Directions for this task
Repeat the lines beginning at the one with "di incarichi politici, di amministrazione, di" and running to the end of the material, keeping the first and last of them, exactly as they appear.

Raw data

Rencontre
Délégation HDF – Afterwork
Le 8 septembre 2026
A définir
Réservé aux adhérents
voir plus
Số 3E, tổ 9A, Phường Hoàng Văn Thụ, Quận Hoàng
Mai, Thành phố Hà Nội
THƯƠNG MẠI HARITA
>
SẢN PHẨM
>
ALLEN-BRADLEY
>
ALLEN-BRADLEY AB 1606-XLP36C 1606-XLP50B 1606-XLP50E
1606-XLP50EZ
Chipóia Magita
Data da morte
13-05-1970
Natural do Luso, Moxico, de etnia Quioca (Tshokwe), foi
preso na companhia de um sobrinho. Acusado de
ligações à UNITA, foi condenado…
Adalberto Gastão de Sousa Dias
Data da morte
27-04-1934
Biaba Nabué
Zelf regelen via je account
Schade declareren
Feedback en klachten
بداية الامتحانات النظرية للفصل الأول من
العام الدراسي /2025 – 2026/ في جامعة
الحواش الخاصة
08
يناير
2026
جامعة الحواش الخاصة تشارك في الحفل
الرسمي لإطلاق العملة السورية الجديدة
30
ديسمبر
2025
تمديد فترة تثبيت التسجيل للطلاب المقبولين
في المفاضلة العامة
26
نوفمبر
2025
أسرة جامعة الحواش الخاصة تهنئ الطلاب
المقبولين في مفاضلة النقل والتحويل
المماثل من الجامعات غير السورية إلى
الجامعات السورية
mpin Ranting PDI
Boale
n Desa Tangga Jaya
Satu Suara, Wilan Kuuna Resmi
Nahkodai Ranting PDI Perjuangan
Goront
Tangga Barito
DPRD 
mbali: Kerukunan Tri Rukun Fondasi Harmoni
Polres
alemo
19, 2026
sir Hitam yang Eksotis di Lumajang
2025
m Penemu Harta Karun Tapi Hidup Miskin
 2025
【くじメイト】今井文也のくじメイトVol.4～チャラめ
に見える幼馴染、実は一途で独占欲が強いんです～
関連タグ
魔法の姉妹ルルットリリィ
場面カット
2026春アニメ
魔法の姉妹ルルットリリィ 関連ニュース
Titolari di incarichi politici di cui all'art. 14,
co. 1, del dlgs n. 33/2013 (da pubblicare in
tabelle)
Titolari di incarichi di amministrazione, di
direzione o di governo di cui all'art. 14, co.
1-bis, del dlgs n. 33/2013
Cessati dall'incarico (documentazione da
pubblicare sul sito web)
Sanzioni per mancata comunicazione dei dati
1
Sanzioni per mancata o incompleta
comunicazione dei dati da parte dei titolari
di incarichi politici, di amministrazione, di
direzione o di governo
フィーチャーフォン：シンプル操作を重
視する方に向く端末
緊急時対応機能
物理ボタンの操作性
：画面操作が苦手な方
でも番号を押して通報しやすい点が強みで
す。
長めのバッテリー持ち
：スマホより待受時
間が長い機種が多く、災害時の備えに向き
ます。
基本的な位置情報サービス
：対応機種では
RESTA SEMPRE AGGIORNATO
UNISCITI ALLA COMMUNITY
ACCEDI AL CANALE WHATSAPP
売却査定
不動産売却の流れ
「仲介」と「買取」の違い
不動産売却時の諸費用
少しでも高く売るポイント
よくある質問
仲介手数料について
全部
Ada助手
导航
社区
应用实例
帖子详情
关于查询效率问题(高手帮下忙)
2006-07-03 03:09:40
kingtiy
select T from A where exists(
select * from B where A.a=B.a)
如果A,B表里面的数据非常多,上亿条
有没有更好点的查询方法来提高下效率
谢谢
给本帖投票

Reply to the exercise
di incarichi politici, di amministrazione, di
direzione o di governo
フィーチャーフォン：シンプル操作を重
視する方に向く端末
緊急時対応機能
物理ボタンの操作性
：画面操作が苦手な方
でも番号を押して通報しやすい点が強みで
す。
長めのバッテリー持ち
：スマホより待受時
間が長い機種が多く、災害時の備えに向き
ます。
基本的な位置情報サービス
：対応機種では
RESTA SEMPRE AGGIORNATO
UNISCITI ALLA COMMUNITY
ACCEDI AL CANALE WHATSAPP
売却査定
不動産売却の流れ
「仲介」と「買取」の違い
不動産売却時の諸費用
少しでも高く売るポイント
よくある質問
仲介手数料について
全部
Ada助手
导航
社区
应用实例
帖子详情
关于查询效率问题(高手帮下忙)
2006-07-03 03:09:40
kingtiy
select T from A where exists(
select * from B where A.a=B.a)
如果A,B表里面的数据非常多,上亿条
有没有更好点的查询方法来提高下效率
谢谢
给本帖投票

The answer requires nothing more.